### Job item
Track down every line below that holds "MountingHole" and copy it.

*** Exercise input Section Begins ***

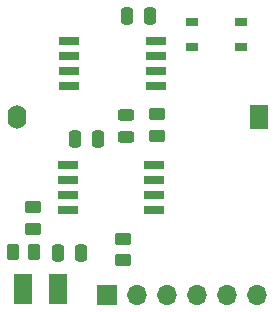
<source format=gbr>
%TF.GenerationSoftware,KiCad,Pcbnew,8.0.6*%
%TF.CreationDate,2024-10-19T09:18:50-03:00*%
%TF.ProjectId,keychain-uv-index,6b657963-6861-4696-9e2d-75762d696e64,rev?*%
%TF.SameCoordinates,Original*%
%TF.FileFunction,Soldermask,Top*%
%TF.FilePolarity,Negative*%
%FSLAX46Y46*%
G04 Gerber Fmt 4.6, Leading zero omitted, Abs format (unit mm)*
G04 Created by KiCad (PCBNEW 8.0.6) date 2024-10-19 09:18:50*
%MOMM*%
%LPD*%
G01*
G04 APERTURE LIST*
G04 Aperture macros list*
%AMRoundRect*
0 Rectangle with rounded corners*
0 $1 Rounding radius*
0 $2 $3 $4 $5 $6 $7 $8 $9 X,Y pos of 4 corners*
0 Add a 4 corners polygon primitive as box body*
4,1,4,$2,$3,$4,$5,$6,$7,$8,$9,$2,$3,0*
0 Add four circle primitives for the rounded corners*
1,1,$1+$1,$2,$3*
1,1,$1+$1,$4,$5*
1,1,$1+$1,$6,$7*
1,1,$1+$1,$8,$9*
0 Add four rect primitives between the rounded corners*
20,1,$1+$1,$2,$3,$4,$5,0*
20,1,$1+$1,$4,$5,$6,$7,0*
20,1,$1+$1,$6,$7,$8,$9,0*
20,1,$1+$1,$8,$9,$2,$3,0*%
G04 Aperture macros list end*
%ADD10RoundRect,0.250000X0.250000X0.475000X-0.250000X0.475000X-0.250000X-0.475000X0.250000X-0.475000X0*%
%ADD11R,1.700000X0.650000*%
%ADD12RoundRect,0.250000X0.450000X-0.262500X0.450000X0.262500X-0.450000X0.262500X-0.450000X-0.262500X0*%
%ADD13R,1.700000X1.700000*%
%ADD14O,1.700000X1.700000*%
%ADD15R,1.050000X0.650000*%
%ADD16RoundRect,0.250000X-0.250000X-0.475000X0.250000X-0.475000X0.250000X0.475000X-0.250000X0.475000X0*%
%ADD17RoundRect,0.250000X0.262500X0.450000X-0.262500X0.450000X-0.262500X-0.450000X0.262500X-0.450000X0*%
%ADD18R,1.500000X2.600000*%
%ADD19RoundRect,0.250000X-0.450000X0.262500X-0.450000X-0.262500X0.450000X-0.262500X0.450000X0.262500X0*%
%ADD20R,1.600000X2.000000*%
%ADD21O,1.600000X2.000000*%
%ADD22RoundRect,0.243750X-0.456250X0.243750X-0.456250X-0.243750X0.456250X-0.243750X0.456250X0.243750X0*%
G04 APERTURE END LIST*
D10*
%TO.C,C1*%
X74150000Y-46200000D03*
X76050000Y-46200000D03*
%TD*%
D11*
%TO.C,U2*%
X69150000Y-58860000D03*
X69150000Y-60130000D03*
X69150000Y-61400000D03*
X69150000Y-62670000D03*
X76450000Y-62670000D03*
X76450000Y-61400000D03*
X76450000Y-60130000D03*
X76450000Y-58860000D03*
%TD*%
D12*
%TO.C,R4*%
X66150000Y-64212500D03*
X66150000Y-62387500D03*
%TD*%
%TO.C,R2*%
X76650000Y-56375000D03*
X76650000Y-54550000D03*
%TD*%
D13*
%TO.C,J1*%
X72450000Y-69800000D03*
D14*
X74990000Y-69800000D03*
X77530000Y-69800000D03*
X80070000Y-69800000D03*
X82610000Y-69800000D03*
X85150000Y-69800000D03*
%TD*%
D15*
%TO.C,SW1*%
X79625000Y-46725000D03*
X83775000Y-46725000D03*
X79625000Y-48875000D03*
X83775000Y-48875000D03*
%TD*%
D11*
%TO.C,U1*%
X76550000Y-48295000D03*
X76550000Y-49565000D03*
X76550000Y-50835000D03*
X76550000Y-52105000D03*
X69250000Y-52105000D03*
X69250000Y-50835000D03*
X69250000Y-49565000D03*
X69250000Y-48295000D03*
%TD*%
D10*
%TO.C,C2*%
X70200000Y-66250000D03*
X68300000Y-66250000D03*
%TD*%
D16*
%TO.C,C3*%
X69750000Y-56600000D03*
X71650000Y-56600000D03*
%TD*%
D17*
%TO.C,R1*%
X66262500Y-66200000D03*
X64437500Y-66200000D03*
%TD*%
D18*
%TO.C,D2*%
X68275000Y-69300000D03*
X65275000Y-69300000D03*
%TD*%
D19*
%TO.C,R3*%
X73750000Y-65087500D03*
X73750000Y-66912500D03*
%TD*%
D20*
%TO.C,BT1*%
X85300000Y-54800000D03*
D21*
X64800000Y-54800000D03*
%TD*%
D22*
%TO.C,D1*%
X74050000Y-54562500D03*
X74050000Y-56437500D03*
%TD*%
M02*

</source>
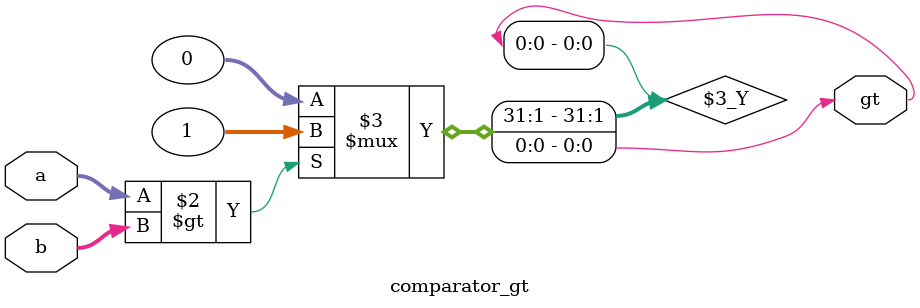
<source format=v>
`timescale 1ns / 1ps

module comparator_gt(a, b, gt);
input [3:0] a;
input [3:0] b;
output reg gt;

always @(a, b)
begin 
    gt = (a > b)? 1:0;
end

endmodule

</source>
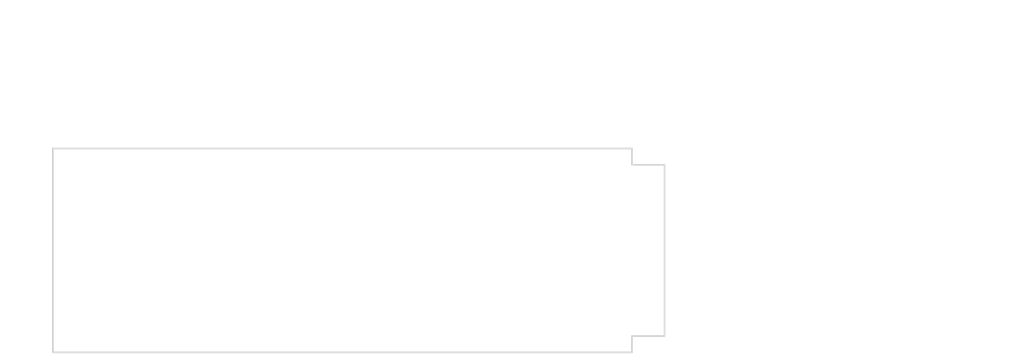
<source format=kicad_pcb>
(kicad_pcb
	(version 20241229)
	(generator "pcbnew")
	(generator_version "9.0")
	(general
		(thickness 1.6)
		(legacy_teardrops no)
	)
	(paper "A4")
	(title_block
		(date "2025-03-10")
		(rev "1.0")
		(comment 4 "by : Charles-Ariel Dion & Jacob Turcotte")
	)
	(layers
		(0 "F.Cu" signal)
		(2 "B.Cu" signal)
		(9 "F.Adhes" user "F.Adhesive")
		(11 "B.Adhes" user "B.Adhesive")
		(13 "F.Paste" user)
		(15 "B.Paste" user)
		(5 "F.SilkS" user "F.Silkscreen")
		(7 "B.SilkS" user "B.Silkscreen")
		(1 "F.Mask" user)
		(3 "B.Mask" user)
		(17 "Dwgs.User" user "User.Drawings")
		(19 "Cmts.User" user "User.Comments")
		(21 "Eco1.User" user "User.Eco1")
		(23 "Eco2.User" user "User.Eco2")
		(25 "Edge.Cuts" user)
		(27 "Margin" user)
		(31 "F.CrtYd" user "F.Courtyard")
		(29 "B.CrtYd" user "B.Courtyard")
		(35 "F.Fab" user)
		(33 "B.Fab" user)
		(39 "User.1" user)
		(41 "User.2" user)
		(43 "User.3" user)
		(45 "User.4" user)
	)
	(setup
		(pad_to_mask_clearance 0)
		(allow_soldermask_bridges_in_footprints no)
		(tenting front back)
		(grid_origin 66.5 72)
		(pcbplotparams
			(layerselection 0x00000000_00000000_55555555_5755f5ff)
			(plot_on_all_layers_selection 0x00000000_00000000_00000000_00000000)
			(disableapertmacros no)
			(usegerberextensions no)
			(usegerberattributes yes)
			(usegerberadvancedattributes yes)
			(creategerberjobfile yes)
			(dashed_line_dash_ratio 12.000000)
			(dashed_line_gap_ratio 3.000000)
			(svgprecision 4)
			(plotframeref no)
			(mode 1)
			(useauxorigin no)
			(hpglpennumber 1)
			(hpglpenspeed 20)
			(hpglpendiameter 15.000000)
			(pdf_front_fp_property_popups yes)
			(pdf_back_fp_property_popups yes)
			(pdf_metadata yes)
			(pdf_single_document no)
			(dxfpolygonmode yes)
			(dxfimperialunits yes)
			(dxfusepcbnewfont yes)
			(psnegative no)
			(psa4output no)
			(plot_black_and_white yes)
			(plotinvisibletext no)
			(sketchpadsonfab no)
			(plotpadnumbers no)
			(hidednponfab no)
			(sketchdnponfab yes)
			(crossoutdnponfab yes)
			(subtractmaskfromsilk no)
			(outputformat 1)
			(mirror no)
			(drillshape 1)
			(scaleselection 1)
			(outputdirectory "")
		)
	)
	(net 0 "")
	(footprint "MountingHole:MountingHole_2.2mm_M2" (layer "F.Cu") (at 126 50))
	(footprint "MountingHole:MountingHole_2.2mm_M2" (layer "F.Cu") (at 69.5 69))
	(footprint "MountingHole:MountingHole_2.2mm_M2" (layer "F.Cu") (at 126 69))
	(footprint "MountingHole:MountingHole_2.2mm_M2" (layer "F.Cu") (at 69.5 50))
	(gr_line
		(start 66.5 47)
		(end 137.5 47)
		(stroke
			(width 0.2)
			(type solid)
		)
		(layer "Edge.Cuts")
		(uuid "05229f33-1180-4c82-9146-eeaea045facf")
	)
	(gr_line
		(start 137.5 72)
		(end 137.5 70)
		(stroke
			(width 0.2)
			(type solid)
		)
		(layer "Edge.Cuts")
		(uuid "195f39a8-95fc-416e-913d-63c09c816661")
	)
	(gr_line
		(start 66.5 72)
		(end 137.5 72)
		(stroke
			(width 0.2)
			(type solid)
		)
		(layer "Edge.Cuts")
		(uuid "2855436a-82b6-4d75-b129-1aa255924217")
	)
	(gr_line
		(start 137.5 47)
		(end 137.5 49)
		(stroke
			(width 0.2)
			(type solid)
		)
		(layer "Edge.Cuts")
		(uuid "28949756-a40d-42db-9be1-625853885ec6")
	)
	(gr_line
		(start 66.5 47)
		(end 66.5 72)
		(stroke
			(width 0.2)
			(type solid)
		)
		(layer "Edge.Cuts")
		(uuid "3b376dd2-4024-467f-b0e7-3fb274020ff7")
	)
	(gr_line
		(start 137.5 70)
		(end 141.5 70)
		(stroke
			(width 0.2)
			(type solid)
		)
		(layer "Edge.Cuts")
		(uuid "516672aa-95a4-4fd1-ae03-7de7ebce6a0c")
	)
	(gr_line
		(start 137.5 49)
		(end 141.5 49)
		(stroke
			(width 0.2)
			(type solid)
		)
		(layer "Edge.Cuts")
		(uuid "7c6fce64-1002-446a-b7e7-d87f40b7c902")
	)
	(gr_line
		(start 141.5 70)
		(end 141.5 49)
		(stroke
			(width 0.2)
			(type solid)
		)
		(layer "Edge.Cuts")
		(uuid "a8d72835-8293-4163-a5cb-6723cb1ff3cb")
	)
	(gr_text ": Inside Laptop"
		(at 128 36.5 0)
		(layer "User.1")
		(uuid "16a95bd5-7c67-41e0-8b8d-90ee2a37a4c0")
		(effects
			(font
				(size 1 1)
				(thickness 0.15)
			)
			(justify left bottom)
		)
	)
	(gr_text ": Outside Laptop"
		(at 90.5 38 0)
		(layer "User.1")
		(uuid "7819cc21-97b8-4ed0-95cc-259d9c7108a5")
		(effects
			(font
				(size 1 1)
				(thickness 0.15)
			)
			(justify left bottom)
		)
	)
	(gr_text "Note :	peut être plus petit,\n		c'est pas mal le plus\n		gros qu'on peut aller\n		ex: le `21` peut être \n		plus proche du 10 afin \n		de laisser juste assez \n		de place pour le conn"
		(at 159 62 0)
		(layer "User.1")
		(uuid "bdf32db0-3377-4f2d-8738-57918dd9d1f4")
		(effects
			(font
				(size 1 1)
				(thickness 0.15)
			)
			(justify left bottom)
		)
	)
	(dimension
		(type orthogonal)
		(layer "User.1")
		(uuid "15e2799e-743c-492f-9b98-1d3f2096ae22")
		(pts
			(xy 141.5 49) (xy 141.5 70)
		)
		(height 6)
		(orientation 1)
		(format
			(prefix "")
			(suffix "")
			(units 3)
			(units_format 0)
			(precision 4)
			(suppress_zeroes yes)
		)
		(style
			(thickness 0.2)
			(arrow_length 1.27)
			(text_position_mode 0)
			(arrow_direction outward)
			(extension_height 0.58642)
			(extension_offset 0.5)
			(keep_text_aligned yes)
		)
		(gr_text "21"
			(at 145.7 59.5 90)
			(layer "User.1")
			(uuid "15e2799e-743c-492f-9b98-1d3f2096ae22")
			(effects
				(font
					(size 1.5 1.5)
					(thickness 0.3)
				)
			)
		)
	)
	(dimension
		(type orthogonal)
		(layer "User.1")
		(uuid "6e78802f-55ab-41b3-a607-10f8ff9dff39")
		(pts
			(xy 141.5 47) (xy 126 50)
		)
		(height -5.5)
		(orientation 0)
		(format
			(prefix "")
			(suffix "")
			(units 3)
			(units_format 0)
			(precision 4)
			(suppress_zeroes yes)
		)
		(style
			(thickness 0.1)
			(arrow_length 1.27)
			(text_position_mode 0)
			(arrow_direction outward)
			(extension_height 0.58642)
			(extension_offset 0.5)
			(keep_text_aligned yes)
		)
		(gr_text "15.5"
			(at 133.75 40.35 0)
			(layer "User.1")
			(uuid "6e78802f-55ab-41b3-a607-10f8ff9dff39")
			(effects
				(font
					(size 1 1)
					(thickness 0.15)
				)
			)
		)
	)
	(dimension
		(type orthogonal)
		(layer "User.1")
		(uuid "b6707607-704f-407d-90de-0750c7f92c45")
		(pts
			(xy 66.5 47) (xy 111 47)
		)
		(height -8.5)
		(orientation 0)
		(format
			(prefix "")
			(suffix "")
			(units 3)
			(units_format 0)
			(precision 4)
			(suppress_zeroes yes)
		)
		(style
			(thickness 0.1)
			(arrow_length 1.27)
			(text_position_mode 0)
			(arrow_direction outward)
			(extension_height 0.58642)
			(extension_offset 0.5)
			(keep_text_aligned yes)
		)
		(gr_text "44.5"
			(at 88.75 37.35 0)
			(layer "User.1")
			(uuid "b6707607-704f-407d-90de-0750c7f92c45")
			(effects
				(font
					(size 1 1)
					(thickness 0.15)
				)
			)
		)
	)
	(dimension
		(type orthogonal)
		(layer "User.1")
		(uuid "ca26ad3c-0ccb-4e86-9572-d4124a10af0c")
		(pts
			(xy 137.5 47) (xy 137.5 72)
		)
		(height 17.5)
		(orientation 1)
		(format
			(prefix "")
			(suffix "")
			(units 3)
			(units_format 0)
			(precision 4)
			(suppress_zeroes yes)
		)
		(style
			(thickness 0.2)
			(arrow_length 1.27)
			(text_position_mode 2)
			(arrow_direction outward)
			(extension_height 0.58642)
			(extension_offset 0.5)
			(keep_text_aligned yes)
		)
		(gr_text "25"
			(at 152.5 59.5 90)
			(layer "User.1")
			(uuid "ca26ad3c-0ccb-4e86-9572-d4124a10af0c")
			(effects
				(font
					(size 1.5 1.5)
					(thickness 0.3)
				)
			)
		)
	)
	(dimension
		(type orthogonal)
		(layer "User.1")
		(uuid "e4900cd1-5cc5-4b5e-b449-c186f70969f7")
		(pts
			(xy 141.5 47) (xy 111 47.5)
		)
		(height -10)
		(orientation 0)
		(format
			(prefix "")
			(suffix "")
			(units 3)
			(units_format 0)
			(precision 4)
			(suppress_zeroes yes)
		)
		(style
			(thickness 0.1)
			(arrow_length 1.27)
			(text_position_mode 2)
			(arrow_direction outward)
			(extension_height 0.58642)
			(extension_offset 0.5)
			(keep_text_aligned yes)
		)
		(gr_text "30.5"
			(at 126 35.85 0)
			(layer "User.1")
			(uuid "e4900cd1-5cc5-4b5e-b449-c186f70969f7")
			(effects
				(font
					(size 1 1)
					(thickness 0.15)
				)
			)
		)
	)
	(dimension
		(type orthogonal)
		(layer "User.1")
		(uuid "fe782165-508f-49eb-be10-8fd099365f13")
		(pts
			(xy 141.5 47) (xy 66.5 45)
		)
		(height -15)
		(orientation 0)
		(format
			(prefix "")
			(suffix "")
			(units 3)
			(units_format 0)
			(precision 4)
			(suppress_zeroes yes)
		)
		(style
			(thickness 0.2)
			(arrow_length 1.27)
			(text_position_mode 0)
			(arrow_direction outward)
			(extension_height 0.58642)
			(extension_offset 0.5)
			(keep_text_aligned yes)
		)
		(gr_text "75"
			(at 104 30.2 0)
			(layer "User.1")
			(uuid "fe782165-508f-49eb-be10-8fd099365f13")
			(effects
				(font
					(size 1.5 1.5)
					(thickness 0.3)
				)
			)
		)
	)
	(embedded_fonts no)
)

</source>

*** Exercise input Section Ends ***

### The answer
	(footprint "MountingHole:MountingHole_2.2mm_M2" (layer "F.Cu") (at 126 50))
	(footprint "MountingHole:MountingHole_2.2mm_M2" (layer "F.Cu") (at 69.5 69))
	(footprint "MountingHole:MountingHole_2.2mm_M2" (layer "F.Cu") (at 126 69))
	(footprint "MountingHole:MountingHole_2.2mm_M2" (layer "F.Cu") (at 69.5 50))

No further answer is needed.